Exercise:
Extract every classification line from the records below, kingdom through common name where one is given, and reproduce each line verbatim in its original order.

<<<<

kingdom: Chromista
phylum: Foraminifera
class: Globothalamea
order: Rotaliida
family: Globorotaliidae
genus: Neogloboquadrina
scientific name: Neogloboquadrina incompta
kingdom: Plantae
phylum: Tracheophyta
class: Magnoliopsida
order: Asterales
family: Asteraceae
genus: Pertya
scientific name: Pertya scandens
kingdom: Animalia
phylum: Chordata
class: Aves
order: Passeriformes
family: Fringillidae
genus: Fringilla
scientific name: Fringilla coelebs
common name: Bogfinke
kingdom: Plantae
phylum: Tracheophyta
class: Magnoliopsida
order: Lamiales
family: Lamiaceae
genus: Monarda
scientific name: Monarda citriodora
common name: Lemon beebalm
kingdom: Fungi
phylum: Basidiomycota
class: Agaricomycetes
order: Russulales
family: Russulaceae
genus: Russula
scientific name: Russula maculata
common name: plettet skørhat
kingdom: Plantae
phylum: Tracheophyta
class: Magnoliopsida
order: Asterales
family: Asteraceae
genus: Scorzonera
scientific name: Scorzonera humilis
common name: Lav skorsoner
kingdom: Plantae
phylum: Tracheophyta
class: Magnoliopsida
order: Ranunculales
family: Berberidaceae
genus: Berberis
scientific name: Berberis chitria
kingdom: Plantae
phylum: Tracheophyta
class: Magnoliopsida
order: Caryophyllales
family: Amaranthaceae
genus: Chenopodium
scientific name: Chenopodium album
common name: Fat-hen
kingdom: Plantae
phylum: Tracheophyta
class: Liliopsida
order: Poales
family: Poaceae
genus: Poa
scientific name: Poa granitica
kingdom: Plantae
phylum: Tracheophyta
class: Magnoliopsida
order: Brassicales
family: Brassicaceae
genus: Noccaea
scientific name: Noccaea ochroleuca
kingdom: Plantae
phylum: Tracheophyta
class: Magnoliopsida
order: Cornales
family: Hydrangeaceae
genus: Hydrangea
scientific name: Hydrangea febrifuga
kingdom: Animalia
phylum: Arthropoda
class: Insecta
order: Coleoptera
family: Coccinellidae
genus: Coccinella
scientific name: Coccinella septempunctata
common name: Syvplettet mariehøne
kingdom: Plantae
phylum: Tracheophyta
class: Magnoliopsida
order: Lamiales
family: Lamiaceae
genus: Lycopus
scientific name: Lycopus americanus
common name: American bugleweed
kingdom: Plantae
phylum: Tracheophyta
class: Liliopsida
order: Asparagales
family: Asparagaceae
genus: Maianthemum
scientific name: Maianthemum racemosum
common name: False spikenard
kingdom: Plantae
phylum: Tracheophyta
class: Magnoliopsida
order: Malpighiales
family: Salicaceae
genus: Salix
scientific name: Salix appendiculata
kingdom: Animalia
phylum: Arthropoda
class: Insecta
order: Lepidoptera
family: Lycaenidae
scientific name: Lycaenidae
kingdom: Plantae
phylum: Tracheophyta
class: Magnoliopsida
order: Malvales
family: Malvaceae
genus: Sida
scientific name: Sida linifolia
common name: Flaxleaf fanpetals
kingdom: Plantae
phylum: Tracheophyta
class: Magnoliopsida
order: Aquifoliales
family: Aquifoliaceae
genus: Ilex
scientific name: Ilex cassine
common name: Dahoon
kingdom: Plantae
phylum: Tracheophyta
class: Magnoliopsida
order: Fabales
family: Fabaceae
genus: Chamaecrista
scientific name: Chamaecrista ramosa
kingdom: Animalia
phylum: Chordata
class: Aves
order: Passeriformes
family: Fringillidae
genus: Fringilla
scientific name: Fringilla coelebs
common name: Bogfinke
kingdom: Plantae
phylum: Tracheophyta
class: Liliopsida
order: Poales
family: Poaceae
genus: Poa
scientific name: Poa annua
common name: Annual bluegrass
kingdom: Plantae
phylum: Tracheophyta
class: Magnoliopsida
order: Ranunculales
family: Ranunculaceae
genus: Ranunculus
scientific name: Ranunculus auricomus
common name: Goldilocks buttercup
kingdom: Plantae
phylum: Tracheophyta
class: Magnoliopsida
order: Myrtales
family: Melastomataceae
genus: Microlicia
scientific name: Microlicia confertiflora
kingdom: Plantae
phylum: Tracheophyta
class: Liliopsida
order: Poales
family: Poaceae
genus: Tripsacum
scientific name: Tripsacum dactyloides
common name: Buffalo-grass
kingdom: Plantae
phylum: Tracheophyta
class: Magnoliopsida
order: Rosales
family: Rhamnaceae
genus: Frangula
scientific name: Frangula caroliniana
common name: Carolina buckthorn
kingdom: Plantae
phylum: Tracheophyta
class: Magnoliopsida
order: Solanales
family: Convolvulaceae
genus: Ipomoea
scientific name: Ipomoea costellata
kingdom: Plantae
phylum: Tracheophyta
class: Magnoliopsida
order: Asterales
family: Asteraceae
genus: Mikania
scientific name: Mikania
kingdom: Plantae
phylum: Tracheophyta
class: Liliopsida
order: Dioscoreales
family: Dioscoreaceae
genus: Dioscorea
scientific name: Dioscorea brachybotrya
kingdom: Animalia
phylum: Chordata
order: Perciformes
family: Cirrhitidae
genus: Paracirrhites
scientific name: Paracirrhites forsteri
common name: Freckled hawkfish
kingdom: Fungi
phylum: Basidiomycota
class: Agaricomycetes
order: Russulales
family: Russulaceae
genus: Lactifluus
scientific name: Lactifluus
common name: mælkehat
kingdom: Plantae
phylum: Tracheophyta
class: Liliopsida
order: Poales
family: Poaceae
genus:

>>>>

Output of the exercise:
kingdom: Chromista
phylum: Foraminifera
class: Globothalamea
order: Rotaliida
family: Globorotaliidae
genus: Neogloboquadrina
scientific name: Neogloboquadrina incompta
kingdom: Plantae
phylum: Tracheophyta
class: Magnoliopsida
order: Asterales
family: Asteraceae
genus: Pertya
scientific name: Pertya scandens
kingdom: Animalia
phylum: Chordata
class: Aves
order: Passeriformes
family: Fringillidae
genus: Fringilla
scientific name: Fringilla coelebs
common name: Bogfinke
kingdom: Plantae
phylum: Tracheophyta
class: Magnoliopsida
order: Lamiales
family: Lamiaceae
genus: Monarda
scientific name: Monarda citriodora
common name: Lemon beebalm
kingdom: Fungi
phylum: Basidiomycota
class: Agaricomycetes
order: Russulales
family: Russulaceae
genus: Russula
scientific name: Russula maculata
common name: plettet skørhat
kingdom: Plantae
phylum: Tracheophyta
class: Magnoliopsida
order: Asterales
family: Asteraceae
genus: Scorzonera
scientific name: Scorzonera humilis
common name: Lav skorsoner
kingdom: Plantae
phylum: Tracheophyta
class: Magnoliopsida
order: Ranunculales
family: Berberidaceae
genus: Berberis
scientific name: Berberis chitria
kingdom: Plantae
phylum: Tracheophyta
class: Magnoliopsida
order: Caryophyllales
family: Amaranthaceae
genus: Chenopodium
scientific name: Chenopodium album
common name: Fat-hen
kingdom: Plantae
phylum: Tracheophyta
class: Liliopsida
order: Poales
family: Poaceae
genus: Poa
scientific name: Poa granitica
kingdom: Plantae
phylum: Tracheophyta
class: Magnoliopsida
order: Brassicales
family: Brassicaceae
genus: Noccaea
scientific name: Noccaea ochroleuca
kingdom: Plantae
phylum: Tracheophyta
class: Magnoliopsida
order: Cornales
family: Hydrangeaceae
genus: Hydrangea
scientific name: Hydrangea febrifuga
kingdom: Animalia
phylum: Arthropoda
class: Insecta
order: Coleoptera
family: Coccinellidae
genus: Coccinella
scientific name: Coccinella septempunctata
common name: Syvplettet mariehøne
kingdom: Plantae
phylum: Tracheophyta
class: Magnoliopsida
order: Lamiales
family: Lamiaceae
genus: Lycopus
scientific name: Lycopus americanus
common name: American bugleweed
kingdom: Plantae
phylum: Tracheophyta
class: Liliopsida
order: Asparagales
family: Asparagaceae
genus: Maianthemum
scientific name: Maianthemum racemosum
common name: False spikenard
kingdom: Plantae
phylum: Tracheophyta
class: Magnoliopsida
order: Malpighiales
family: Salicaceae
genus: Salix
scientific name: Salix appendiculata
kingdom: Animalia
phylum: Arthropoda
class: Insecta
order: Lepidoptera
family: Lycaenidae
scientific name: Lycaenidae
kingdom: Plantae
phylum: Tracheophyta
class: Magnoliopsida
order: Malvales
family: Malvaceae
genus: Sida
scientific name: Sida linifolia
common name: Flaxleaf fanpetals
kingdom: Plantae
phylum: Tracheophyta
class: Magnoliopsida
order: Aquifoliales
family: Aquifoliaceae
genus: Ilex
scientific name: Ilex cassine
common name: Dahoon
kingdom: Plantae
phylum: Tracheophyta
class: Magnoliopsida
order: Fabales
family: Fabaceae
genus: Chamaecrista
scientific name: Chamaecrista ramosa
kingdom: Animalia
phylum: Chordata
class: Aves
order: Passeriformes
family: Fringillidae
genus: Fringilla
scientific name: Fringilla coelebs
common name: Bogfinke
kingdom: Plantae
phylum: Tracheophyta
class: Liliopsida
order: Poales
family: Poaceae
genus: Poa
scientific name: Poa annua
common name: Annual bluegrass
kingdom: Plantae
phylum: Tracheophyta
class: Magnoliopsida
order: Ranunculales
family: Ranunculaceae
genus: Ranunculus
scientific name: Ranunculus auricomus
common name: Goldilocks buttercup
kingdom: Plantae
phylum: Tracheophyta
class: Magnoliopsida
order: Myrtales
family: Melastomataceae
genus: Microlicia
scientific name: Microlicia confertiflora
kingdom: Plantae
phylum: Tracheophyta
class: Liliopsida
order: Poales
family: Poaceae
genus: Tripsacum
scientific name: Tripsacum dactyloides
common name: Buffalo-grass
kingdom: Plantae
phylum: Tracheophyta
class: Magnoliopsida
order: Rosales
family: Rhamnaceae
genus: Frangula
scientific name: Frangula caroliniana
common name: Carolina buckthorn
kingdom: Plantae
phylum: Tracheophyta
class: Magnoliopsida
order: Solanales
family: Convolvulaceae
genus: Ipomoea
scientific name: Ipomoea costellata
kingdom: Plantae
phylum: Tracheophyta
class: Magnoliopsida
order: Asterales
family: Asteraceae
genus: Mikania
scientific name: Mikania
kingdom: Plantae
phylum: Tracheophyta
class: Liliopsida
order: Dioscoreales
family: Dioscoreaceae
genus: Dioscorea
scientific name: Dioscorea brachybotrya
kingdom: Animalia
phylum: Chordata
order: Perciformes
family: Cirrhitidae
genus: Paracirrhites
scientific name: Paracirrhites forsteri
common name: Freckled hawkfish
kingdom: Fungi
phylum: Basidiomycota
class: Agaricomycetes
order: Russulales
family: Russulaceae
genus: Lactifluus
scientific name: Lactifluus
common name: mælkehat
kingdom: Plantae
phylum: Tracheophyta
class: Liliopsida
order: Poales
family: Poaceae
genus:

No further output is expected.